Şimdiki Bakan Bayraktar, TOKİ, kendisine bağlı olmadığı halde, Meclis’e verilen TOKİ ile ilgili her soruya muhatap sayıyor kendini. On yıllık icraatın sonunda üretilen konut sayısının 600 bini geçtiğini belirtiyor.  Bunların ağırlığının dar ve orta gelirliler için üretilen, gecekondu dönüşümü programı dahilindeki konutlar olduğunu söylüyor. Yine bu konutların yaklaşık 40 milyar TL’ye mal olduğunu açıklıyor.

Bunların, ağırlıkla lüks konut inşaatından sağlanan gelirlerle finanse edildiği, lüks konuttan sağlanan gelirin yanında TOKİ’nin ham arsa satarak da finansman sağladığını biliyoruz. En büyük arsa satışı gelirleri Ali Sami Yen ve Likör Fabrikası’ndan. TOKİ’den bu olağanüstü değerli arsayı yaklaşık 1 milyar TL’ye satın alan Aşçıoğlu şirketi , arsayı daha sonra Başbakan Erdoğan’ın İmam Hatip’ten okul arkadaşı olan Türkiye’nin en büyük emlak yatırımcısı Torun’un şirketine sattı. “Torun Center” ismiyle satışa çıkan ve inşaatı devam eden projede daire fiyatları 580 bin dolar ile 4 milyon dolar arasında değişiyor.Toplam 1 milyar TL yatırım tutarına sahip projenin 2015 yılının 3. çeyreğinde tamamlanması planlanıyormuş. Gelin görün ki, Bayraktar’ın sinirlerini bozan Mimarlar Odası burayla ilgili olarak da dava üstüne dava açtı. Mahkeme kazanıldı. Yapılan her şey hukuksuz. Likör projesi hukuksuz, Ali Sami Yen’in yerine dikilen inşaat hukuksuz. Buna bağlı olarak Seyrantepe’de yapılan Telekom Arena da şaibeli duruma düşüyor. Çünkü ortada takas  durumu var. Neden bu kadar kızgınlar, köpürüyorlar sanıyorsunuz?

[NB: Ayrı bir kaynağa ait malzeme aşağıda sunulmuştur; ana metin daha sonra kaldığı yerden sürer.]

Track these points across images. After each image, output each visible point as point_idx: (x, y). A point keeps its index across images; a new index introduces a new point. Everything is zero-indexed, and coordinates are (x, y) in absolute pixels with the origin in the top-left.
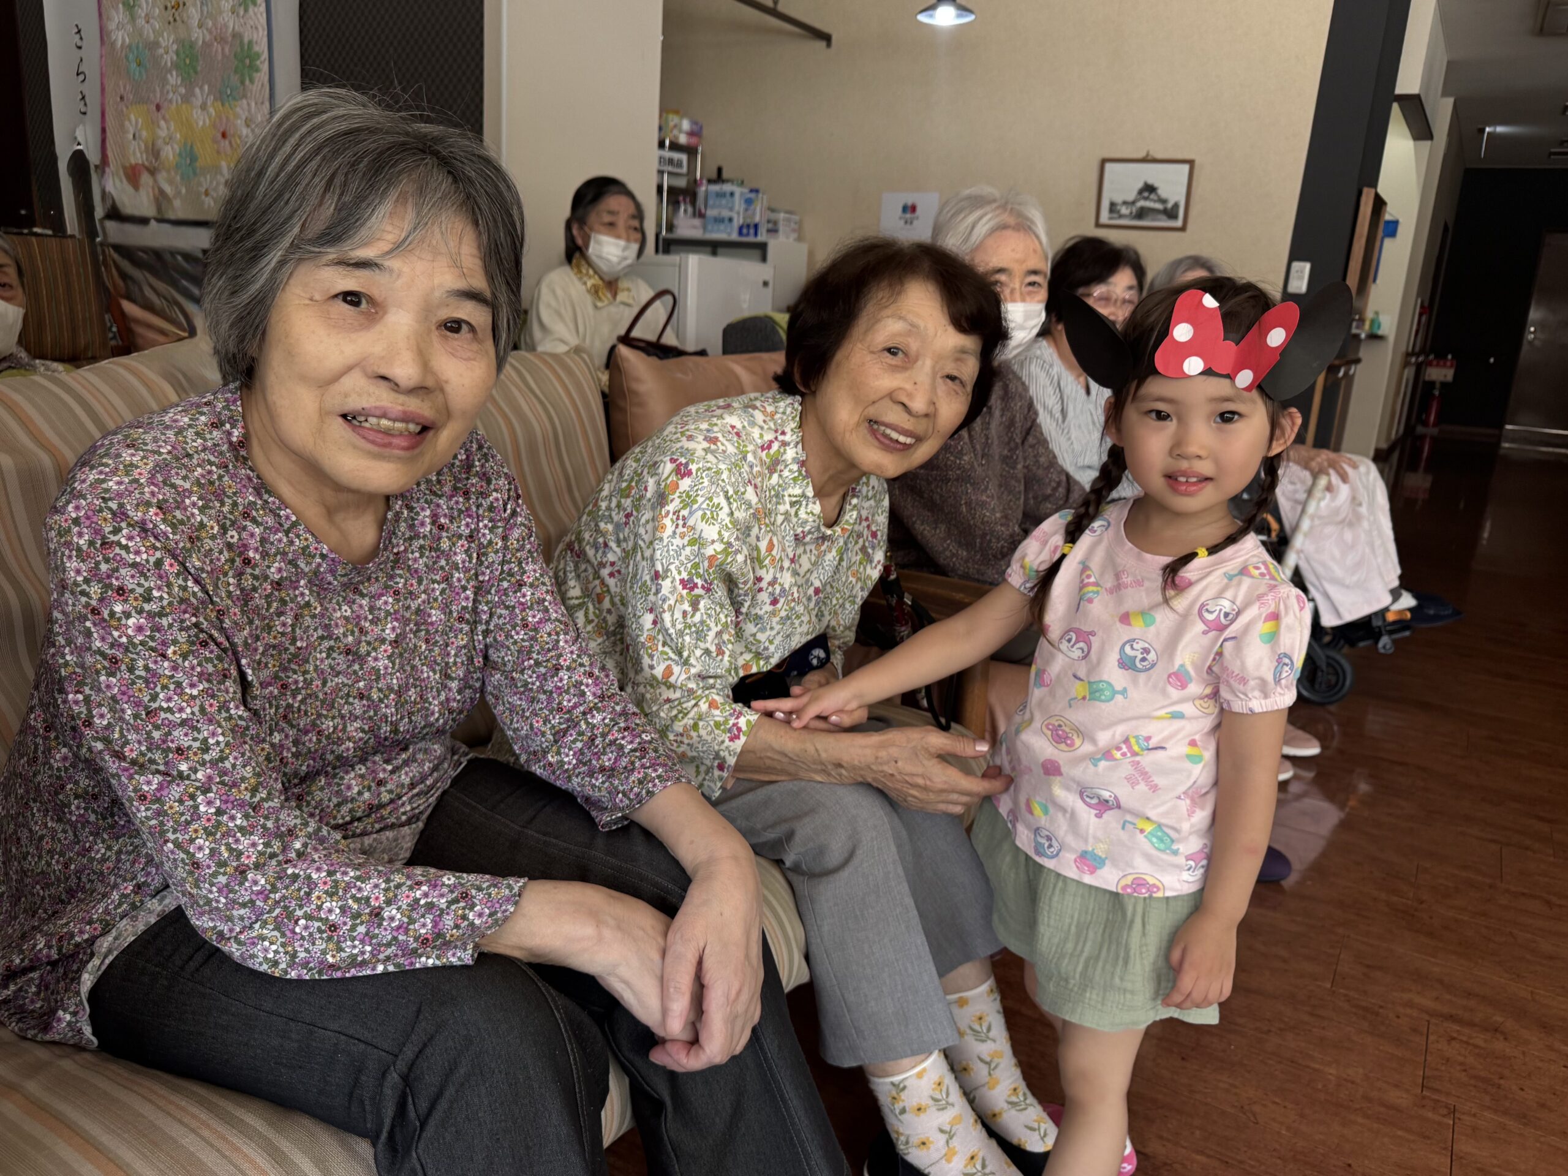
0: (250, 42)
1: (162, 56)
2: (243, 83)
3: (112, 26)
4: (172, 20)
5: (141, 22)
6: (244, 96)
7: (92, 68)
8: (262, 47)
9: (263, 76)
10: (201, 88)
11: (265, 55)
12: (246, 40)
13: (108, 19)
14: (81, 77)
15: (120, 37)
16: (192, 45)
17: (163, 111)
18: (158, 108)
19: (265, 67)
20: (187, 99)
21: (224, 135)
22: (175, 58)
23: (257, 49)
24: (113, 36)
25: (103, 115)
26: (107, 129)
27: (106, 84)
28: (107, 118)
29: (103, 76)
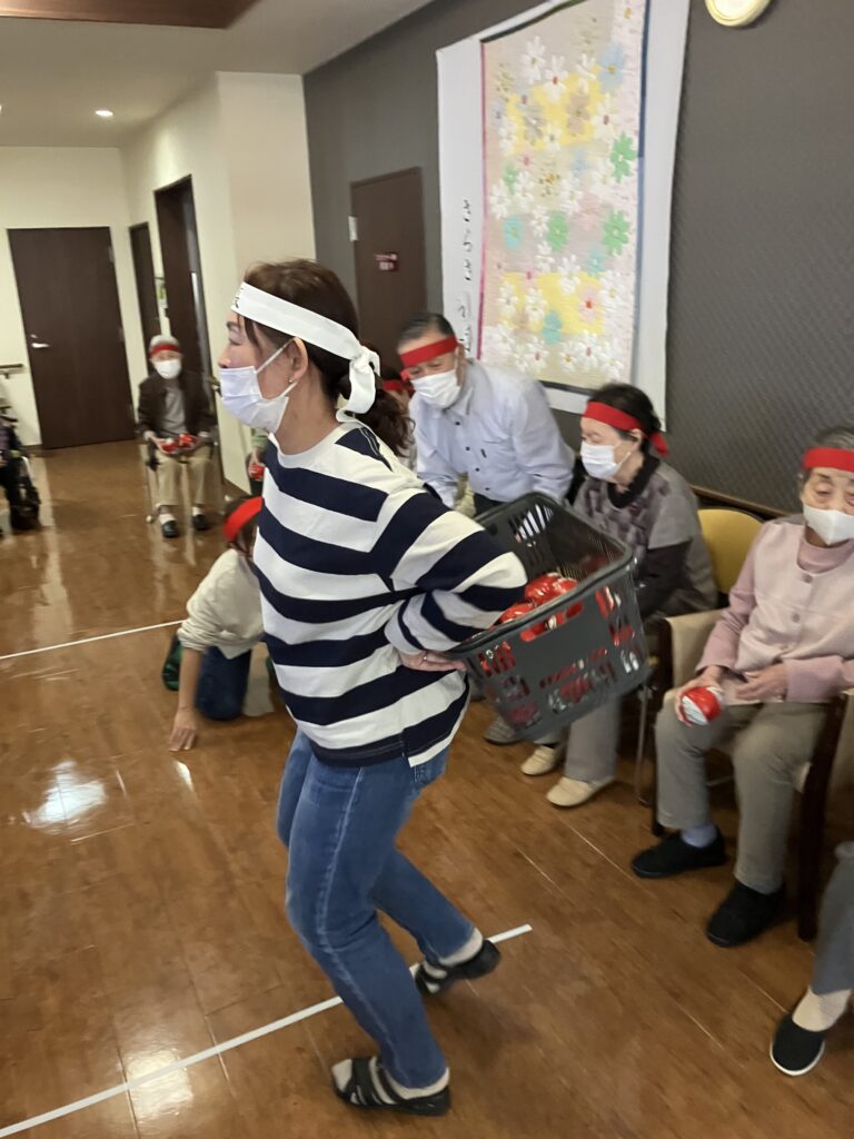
0: (620, 213)
1: (535, 227)
2: (610, 254)
3: (493, 200)
4: (544, 191)
5: (518, 195)
6: (612, 268)
7: (476, 240)
8: (632, 219)
9: (631, 247)
10: (569, 258)
11: (634, 226)
12: (616, 213)
13: (492, 194)
14: (467, 247)
15: (500, 210)
16: (563, 216)
17: (533, 279)
18: (529, 276)
19: (633, 238)
20: (553, 268)
21: (589, 305)
22: (547, 229)
23: (626, 219)
24: (494, 210)
25: (482, 281)
26: (485, 294)
27: (486, 253)
28: (486, 285)
29: (484, 246)
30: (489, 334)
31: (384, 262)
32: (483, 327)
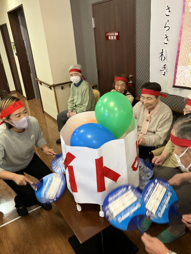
7: (174, 25)
13: (190, 1)
14: (167, 28)
25: (179, 45)
26: (180, 51)
27: (183, 31)
28: (181, 47)
29: (182, 28)
30: (182, 69)
31: (111, 36)
32: (178, 67)
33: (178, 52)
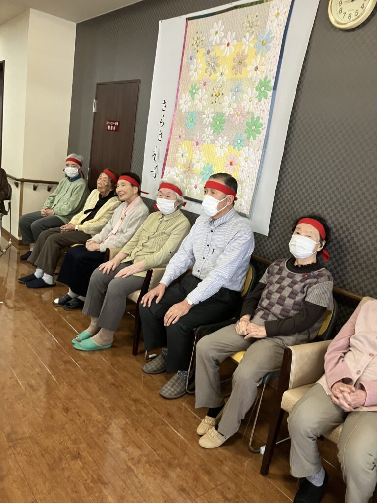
0: (258, 118)
1: (204, 119)
2: (249, 138)
3: (181, 101)
4: (213, 101)
5: (197, 101)
6: (248, 146)
7: (168, 121)
8: (265, 121)
9: (262, 136)
10: (223, 138)
11: (266, 126)
12: (255, 117)
13: (181, 98)
14: (162, 124)
15: (184, 107)
16: (223, 115)
17: (199, 146)
18: (197, 144)
19: (264, 132)
20: (213, 142)
21: (231, 164)
22: (211, 120)
23: (261, 121)
24: (181, 107)
25: (169, 143)
26: (169, 150)
27: (173, 129)
28: (170, 145)
29: (172, 125)
30: (169, 171)
31: (111, 126)
32: (166, 167)
33: (168, 150)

Erdoğan Bayraktar’ın korkusu, TOKİ’de başlayan, şimdi Bakanlık ölçeğinde sürdürülen kent rantı talanına Gezi Parkı direnişiyle başlayan ve dalga dalga tüm Türkiye’ye yayılan kentine, meskenine,mekanına sahip çıkma ,direnme anlayışı; bu uğurda insanların  korku eşiğini aşarak copa, kimyasal suya, göz çıkaran mermilere ve verilen canlara rağmen direnişin büyümesi. Artık nerede bir kent imar ihlali varsa, nerede rant istilası varsa, orada Gezi ruhu dolaşıyor gökyüzünde. Bu da Erdoğanların ödünü koparıyor, keyiflerini kaçırıyor.